Montpellier, 1975. Angelita a du mal à rentrer chez elle ce soir, elle boit un verre avec son collègue Richard. La soirée passe agréablement et après quelques verres et confidences, ils finissent par se quitter mais au dernier moment elle l'embrasse sans aller plus loin. Angelita retourne alors à sa vie de famille tranquille, trop peut-être ? Le lendemain, elle reçoit un appel de René, le second mari de sa mère, l'avertissant que sa mère a fait une crise à cardiaque et qu'elle se trouve à Barcelone. Elle ne comprend pas, sa mère avait juré de ne plus mettre les pieds en Espagne depuis qu'ils avaient fui la dictature de Franco en 1939 alors qu'Angelita avait huit ans. En prenant le train pour Barcelone, René lui demande de raconter cette fuite et leur arrivée en France car sa femme est toujours restée très évasive sur cette partie de sa vie. Ce voyage est l'occasion pour elle de revenir sur son passé, son histoire familiale et son père qu'elle a perdu.
Cette bande dessinée revient sur le triste épisode de la fin de la guerre d'Espagne en 1939 et la fuite de centaines de milliers d'Espagnols vers la France au travers de la vie de cette famille de réfugiés qui a tout perdu en quittant son pays. Les conditions de la traversée des Pyrénées ont été effroyables, la marche épuisante et l'accueil de la France plutôt réticent, voire inhumain. Les familles sont séparées, les hommes d'un côté et les femmes et enfants de l'autre, parqués dans des camps précaires. Les autorités française sont vite dépassées par le nombre de réfugiés, les baraquements insuffisants pour accueillir tout le monde. Beaucoup sont obligés de dormir à la belle étoile à même le sol.
Mais le pire est à venir, 927 réfugiés du camp des Alliers à Angoulême sont déportés par les Allemands en 1940 vers Mauthausen. Seuls les femmes et enfants seront renvoyés directement à Franco. Les hommes mourront pour la plupart, 6500 Espagnols laisseront la vie dans ce camp. Cet ouvrage permet d'ouvrir les yeux sur le calvaire qu'ont subi ces réfugiés, contraints de quitter leur pays pour fuir les bombes des alliés de Franco et la répression qui va suivre avec la prise de contrôle de l'Espagne par les troupes franquistes. Non seulement ils ne sont pas accueillis à bras ouverts mais ils sont traités comme des animaux dans des conditions de vies inhumaines. La France se méfiant d'eux, les soupçonnant d'être pour la plupart des communistes qui pourraient déstabiliser le pays. Ce n'est qu'après le début de la guerre contre l'Allemagne que certains retrouveront un peu de dignité, devenant utiles pour remplacer les travailleurs français appelés sous les drapeaux.

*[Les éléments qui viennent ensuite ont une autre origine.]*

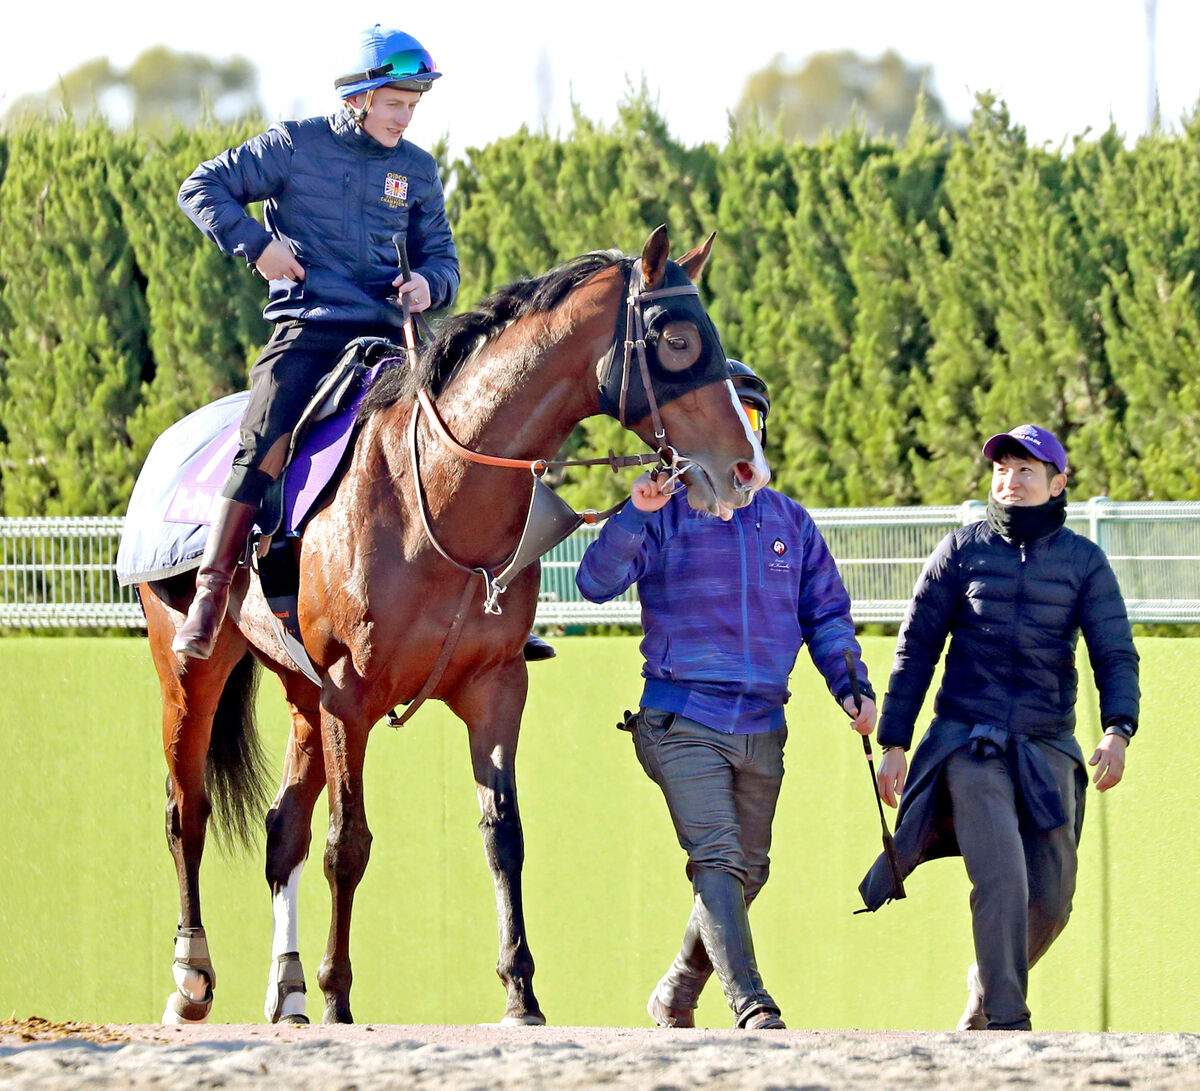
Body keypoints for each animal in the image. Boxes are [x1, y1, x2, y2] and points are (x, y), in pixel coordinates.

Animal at [138, 225, 768, 1027]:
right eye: (679, 340)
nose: (746, 469)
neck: (434, 493)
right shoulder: (350, 694)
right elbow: (349, 844)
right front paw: (339, 992)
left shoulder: (493, 688)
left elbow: (504, 836)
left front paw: (521, 991)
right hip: (190, 670)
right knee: (186, 811)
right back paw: (192, 975)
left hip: (302, 695)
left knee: (283, 831)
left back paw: (287, 991)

J'ai apprécié découvrir cette partie peu glorieuse de notre histoire par le biais de cette saga familiale, de cette femme qui raconte son passé et ce qui leur est arrivé après la disparition de son père. C'est poignant, on ne peut qu'être touché par cette famille brisée par la guerre, par cette femme qui a refoulé ses sentiments, ses souvenirs pour ne plus penser à ce jour de 1939 où elle a vu son père pour la dernière fois. On comprend ces hommes partagés par le désir de protéger leur familles et le sentiment de se comporter en lâche face à l'ennemi franquiste. Ils ont l'impression de trahir leur patrie et leurs idéaux. Quelle a dû être leur déception quand ils ont vu l'accueil qui leur a été réservé !
Le récit est rythmé, sans temps mort, les flash-backs ne troublent pas le récit et s'intègrent parfaitement dans l'histoire. On apprend beaucoup de choses sur cette triste période sans que ce soit trop didactique. Les traits des personnages sont plutôt réalistes, même si trop épais à mon goût mais ils ne m'ont pas gêné dans ma lecture. Eduard Torrents s'est inspiré de son histoire familiale pour nous raconter l'exode de ces milliers d'Espagnols qui ont vu leur vie changée à jamais. Il a réussi avec Denis Lapière à éviter le pathos en gardant une certaine distance par ses dessins et la construction de l'histoire.
Cette lecture a été une bonne surprise, le dossier en fin d'ouvrage permettant de compléter les informations distillées au long du récit.